When the ship arrived on the evening of March 13, gatherings of more than 100 people had been banned and Mr. Macron had just announced that schools would shut down. But businesses were still open, and the country was about to go to the polls for municipal elections.

By the time the ship left on the morning of March 16, with 52 new crew members, the government had ordered restaurants, movie theaters and other venues closed, and later that evening, in a televised address, Mr. Macron announced strict countrywide confinement measures.

While in Brest, the ship’s captain, Guillaume Pinget, canceled traditional family visits onboard, but sailors were authorized to disembark — like Ms. Flandrin’s husband, who joined her after she flew to Brest and spent time with her and other crew members in restaurants, bars and shops, she said.

General Lecointre said on Sunday that officials had considered canceling the trip to Brest but that it was an important logistical stop. Sailors were ordered to comply with social distancing guidelines and to stay away from night clubs and gatherings of over 50 people.
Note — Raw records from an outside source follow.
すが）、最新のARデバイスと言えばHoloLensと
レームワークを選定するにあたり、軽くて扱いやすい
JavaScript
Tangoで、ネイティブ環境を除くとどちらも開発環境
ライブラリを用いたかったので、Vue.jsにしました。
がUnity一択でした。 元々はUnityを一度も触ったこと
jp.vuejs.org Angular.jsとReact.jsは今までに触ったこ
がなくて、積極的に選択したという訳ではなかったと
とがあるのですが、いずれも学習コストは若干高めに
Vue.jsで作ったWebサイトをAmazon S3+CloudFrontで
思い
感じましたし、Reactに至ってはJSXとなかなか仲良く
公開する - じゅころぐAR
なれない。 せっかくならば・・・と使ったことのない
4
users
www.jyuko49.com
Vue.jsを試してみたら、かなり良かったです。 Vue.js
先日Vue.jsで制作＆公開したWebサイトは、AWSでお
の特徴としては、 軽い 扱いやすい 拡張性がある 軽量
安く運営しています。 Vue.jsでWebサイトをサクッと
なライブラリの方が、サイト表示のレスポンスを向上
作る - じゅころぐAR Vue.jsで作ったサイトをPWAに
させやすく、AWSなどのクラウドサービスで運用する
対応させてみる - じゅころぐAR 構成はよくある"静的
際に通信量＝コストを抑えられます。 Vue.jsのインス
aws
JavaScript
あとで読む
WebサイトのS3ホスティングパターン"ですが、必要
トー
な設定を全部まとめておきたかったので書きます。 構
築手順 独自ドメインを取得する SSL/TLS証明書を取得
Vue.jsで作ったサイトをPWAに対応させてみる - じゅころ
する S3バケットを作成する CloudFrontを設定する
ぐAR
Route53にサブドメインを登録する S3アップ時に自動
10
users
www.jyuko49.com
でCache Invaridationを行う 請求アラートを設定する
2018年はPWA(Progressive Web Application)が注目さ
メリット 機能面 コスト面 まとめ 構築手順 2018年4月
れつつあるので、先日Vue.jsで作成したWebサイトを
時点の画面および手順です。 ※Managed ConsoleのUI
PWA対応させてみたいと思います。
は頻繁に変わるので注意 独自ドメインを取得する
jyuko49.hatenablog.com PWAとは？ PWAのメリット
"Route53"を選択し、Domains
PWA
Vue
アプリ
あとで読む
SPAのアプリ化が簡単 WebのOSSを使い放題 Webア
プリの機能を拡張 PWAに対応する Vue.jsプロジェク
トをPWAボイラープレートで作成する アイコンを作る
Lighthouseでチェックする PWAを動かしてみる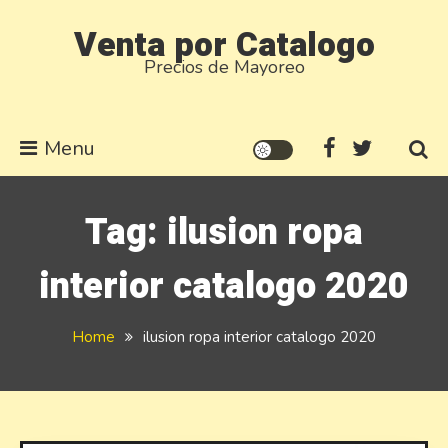
Skip
Venta por Catalogo
to
Precios de Mayoreo
content
Menu
Tag:
ilusion ropa
interior catalogo 2020
Home
ilusion ropa interior catalogo 2020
Critics say that wasn’t enough.

“How is it possible that our only aircraft carrier, of major strategic importance for France, went back to sea without a prior assessment of the risks that it carried after the sailors mingled with residents of Brest and saw their families?” Alexis Corbière, a lawmaker for the far-left France Unbowed party, told Franceinfo radio on Friday.

After the ship left Brest, the captain canceled some daily functions and briefings and shut social gathering areas, according to the navy spokesman. Seating in cafeterias, for instance, was spaced out.
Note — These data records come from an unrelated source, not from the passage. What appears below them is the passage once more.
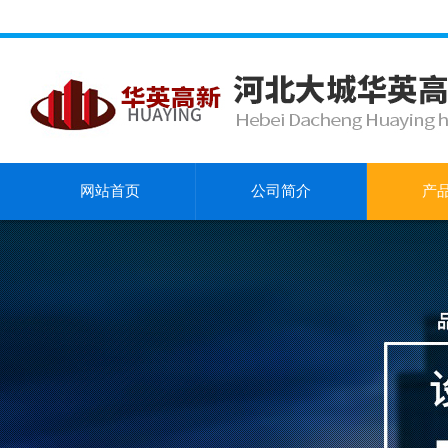
网站首页
公司简介
产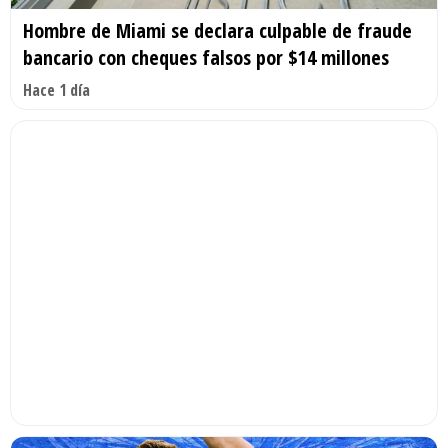
Hombre de Miami se declara culpable de fraude
bancario con cheques falsos por $14 millones
Hace 1 día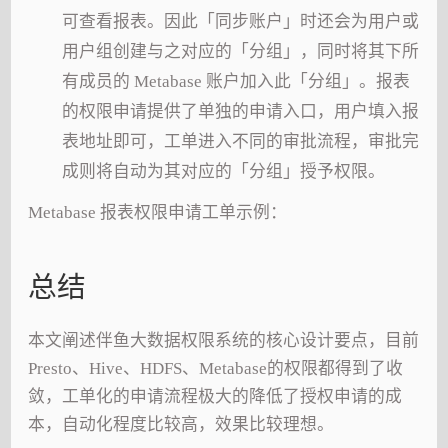
可查看报表。因此「同步账户」时还会为用户或
用户组创建与之对应的「分组」，同时将其下所
有成员的 Metabase 账户加入此「分组」。报表
的权限申请提供了单独的申请入口，用户填入报
表地址即可，工单进入不同的审批流程，审批完
成则将自动为其对应的「分组」授予权限。
Metabase 报表权限申请工单示例：
总结
本文阐述伴鱼大数据权限系统的核心设计要点，目前
Presto、Hive、HDFS、Metabase的权限都得到了收
敛，工单化的申请流程极大的降低了授权申请的成
本，自动化程度比较高，效果比较理想。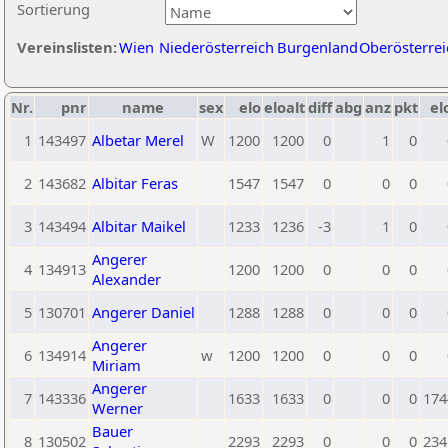
Sortierung
Vereinslisten:
Wien
Niederösterreich
Burgenland
Oberösterrei
Nr.
pnr
name
sex
elo
eloalt
diff
abg
anz
pkt
el
1
143497
Albetar Merel
W
1200
1200
0
1
0
2
143682
Albitar Feras
1547
1547
0
0
0
3
143494
Albitar Maikel
1233
1236
-3
1
0
Angerer
4
134913
1200
1200
0
0
0
Alexander
5
130701
Angerer Daniel
1288
1288
0
0
0
Angerer
6
134914
w
1200
1200
0
0
0
Miriam
Angerer
7
143336
1633
1633
0
0
0
174
Werner
Bauer
8
130502
2293
2293
0
0
0
234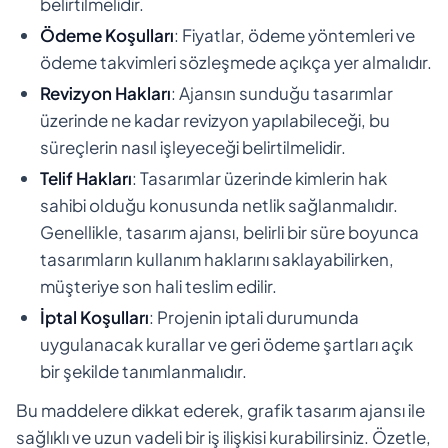
belirtilmelidir.
Ödeme Koşulları
: Fiyatlar, ödeme yöntemleri ve
ödeme takvimleri sözleşmede açıkça yer almalıdır.
Revizyon Hakları
: Ajansın sunduğu tasarımlar
üzerinde ne kadar revizyon yapılabileceği, bu
süreçlerin nasıl işleyeceği belirtilmelidir.
Telif Hakları
: Tasarımlar üzerinde kimlerin hak
sahibi olduğu konusunda netlik sağlanmalıdır.
Genellikle, tasarım ajansı, belirli bir süre boyunca
tasarımların kullanım haklarını saklayabilirken,
müşteriye son hali teslim edilir.
İptal Koşulları
: Projenin iptali durumunda
uygulanacak kurallar ve geri ödeme şartları açık
bir şekilde tanımlanmalıdır.
Bu maddelere dikkat ederek, grafik tasarım ajansı ile
sağlıklı ve uzun vadeli bir iş ilişkisi kurabilirsiniz. Özetle,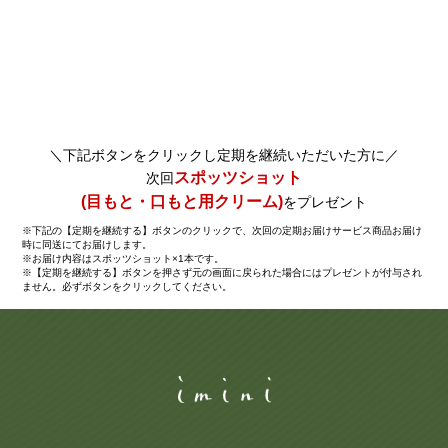
ヘルプ
お買い物ガイド
＼下記ボタンをクリックし定期を継続いただいた方に／
よくあるご質問
スポッツショット
次回
(目もと・口もと用クリーム)
をプレゼント
定期お届けサービス
※下記の【定期を継続する】ボタンのクリックで、次回の定期お届けサービス商品お届け
時に同送にてお届けします。
※お届け内容はスポッツショット×1本です。
※【定期を継続する】ボタンを押さず元の画面に戻られた場合にはプレゼントが付与され
お知らせ
ません。必ずボタンをクリックしてください。
お問い合せ
メディア掲載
But after 14 days and no visible coronavirus cases, the captain, thinking that the vessel was in the clear, loosened some of those restrictions.

Like most of France, the ship faced a mask shortage, Captain Lavault said, noting that there were none onboard until it stopped in Denmark in late March, when tens of thousands of masks were brought on.

Adm. Christophe Prazuck, the head of the French navy, said on Saturday that the measures onboard were “obviously circumvented” by a “stealthy, insidious virus” and that “we must understand what happened.”

“Where they badly designed?” Admiral Prazuck told Europe 1 radio. “Were they badly applied? Were they badly verified? Or did the virus bypass it all?”